Американская пустыня | страница 53
– Я ехал покончить с собой, – промолвил Тед. – То есть мне так кажется.
– О. – То, что Глория ожидала чего-то подобного, боли отнюдь не убавило. – Ты был настолько несчастен?
– Наверное. Не из-за тебя, конечно. – Тед на мгновение задумался. – Нет, вру. Но то, что я был с тобою несчастен, вина моя. Просто я сам себе не нравился. И был с тобой несчастен, потому что ты заставляла меня посмотреть в лицо правде.
– Тед, – проговорила Глория, накрывая его руки своими.

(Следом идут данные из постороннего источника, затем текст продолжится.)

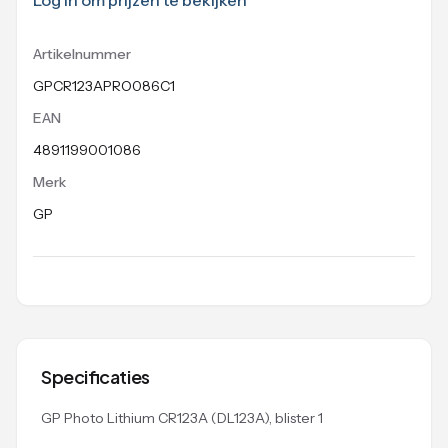
Log in om prijzen te bekijken
Artikelnummer
GPCR123APRO086C1
EAN
4891199001086
Merk
GP
Specificaties
GP Photo Lithium CR123A (DL123A), blister 1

– Я – неудачник, Глория. Черт, я даже умереть толком не способен. – Тед рассмеялся. – Я сам себе назначил встречу с суицидом – а до места так и не доехал; умер по чистому недоразумению. Но и тут подкачал, не получился из меня приличный покойник. Ты только посмотри, что вокруг из-за меня творится.

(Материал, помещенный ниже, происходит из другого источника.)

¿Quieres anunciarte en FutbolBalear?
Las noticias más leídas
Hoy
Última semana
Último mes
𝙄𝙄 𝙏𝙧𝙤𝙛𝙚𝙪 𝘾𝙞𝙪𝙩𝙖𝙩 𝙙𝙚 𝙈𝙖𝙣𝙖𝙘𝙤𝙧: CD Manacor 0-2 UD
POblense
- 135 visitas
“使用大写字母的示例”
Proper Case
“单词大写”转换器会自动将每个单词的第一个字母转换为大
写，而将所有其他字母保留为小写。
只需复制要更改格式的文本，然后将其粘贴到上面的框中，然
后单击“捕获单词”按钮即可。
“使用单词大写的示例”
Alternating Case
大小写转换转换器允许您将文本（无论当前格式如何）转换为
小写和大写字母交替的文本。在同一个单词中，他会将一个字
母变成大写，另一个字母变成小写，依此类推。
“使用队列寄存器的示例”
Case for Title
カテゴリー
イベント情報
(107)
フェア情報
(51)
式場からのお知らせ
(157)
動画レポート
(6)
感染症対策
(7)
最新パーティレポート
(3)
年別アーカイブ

На глаза Глории навернулись слезы.
Тед словно со стороны услышал свой жалостный голос, который сам же всегда презирал, – и опомнился. Он рефлекторно соскользнул обратно в былую раковину эгоцентризма и самопотакания. Его затошнило от отвращения, – но по крайней мере теперь Тед отслеживал, что происходит. И понимал, что самоусовершенствование – великий труд.

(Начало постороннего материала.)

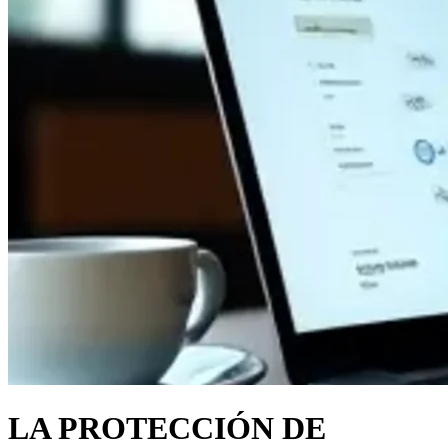
LA PROTECCIÓN DE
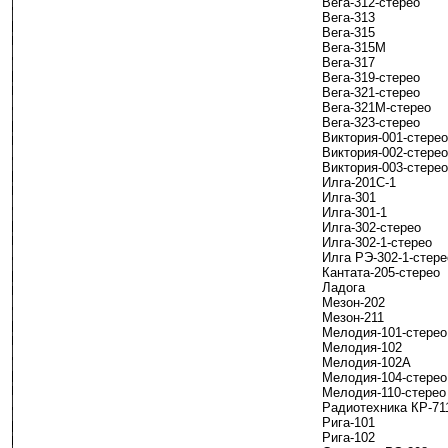
Вега-312-стерео
Вега-313
Вега-315
Вега-315М
Вега-317
Вега-319-стерео
Вега-321-стерео
Вега-321М-стерео
Вега-323-стерео
Виктория-001-стерео
Виктория-002-стерео
Виктория-003-стерео
Илга-201С-1
Илга-301
Илга-301-1
Илга-302-стерео
Илга-302-1-стерео
Илга РЭ-302-1-стере
Кантата-205-стерео
Ладога
Мезон-202
Мезон-211
Мелодия-101-стерео
Мелодия-102
Мелодия-102А
Мелодия-104-стерео
Мелодия-110-стерео
Радиотехника КР-71
Рига-101
Рига-102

– Извини, Глория. Это во мне прежнее «я» заговорило. Сейчас-то я вижу куда яснее. Я знаю, что люблю тебя. Я всегда тебя любил. Просто по душевной слабости никогда этого не выказывал и не признавал. Знаешь, я ведь не такой плохой человек, просто ужасно ленивый.
– Последние несколько лет дались непросто, – призналась Глория.
– Извини. – Тед погладил волосы Глории и вспомнил те времена, когда седины в них не было вовсе. – Знаешь, а мне нравятся седые волосы.
– Ты шутишь.
Тед покачал головой.
– Правда, нравятся. Очень сексапильно.
– Я не выгляжу старой?
– Ты выглядишь старше. – Тед потеребил воротник и пощупал швы.
– А знаешь, не так это плохо – когда отключены все телефоны, – заметила Глория, уютно прижимаясь к мужу.
Она прильнула теснее – и Тед вспомнил, как во времена своей интрижки просто-таки умирал со страху; стоило Глории подойти ближе, как он вздрагивал и порывался дать деру, терзаясь, конечно, сознанием вины, но скорее из опасения, что Глория как-нибудь почует соперницу, если не ее духи или крем для лица, то запах тела, слюны, вагины. И, разумеется, она и чуяла, причем всякий раз. Только никогда ничего не говорила, обманывала сама себя, больше доверяла мужу, чем собственным ощущениям.
Глория, похоже, заснула. Он искупит все, в чем виноват перед нею, искупит перед детьми и самим собою, даже если на это уйдет вся оставшаяся ему жизнь… И тут его осенило. А много ли жизни ему осталось? Будет ли он жить вечно или на самом деле уже мертв? Неужто он что-то вроде курицы с отрубленной головой, которая бегает себе по скотному двору, приводимая в движение разве что напором нервных импульсов?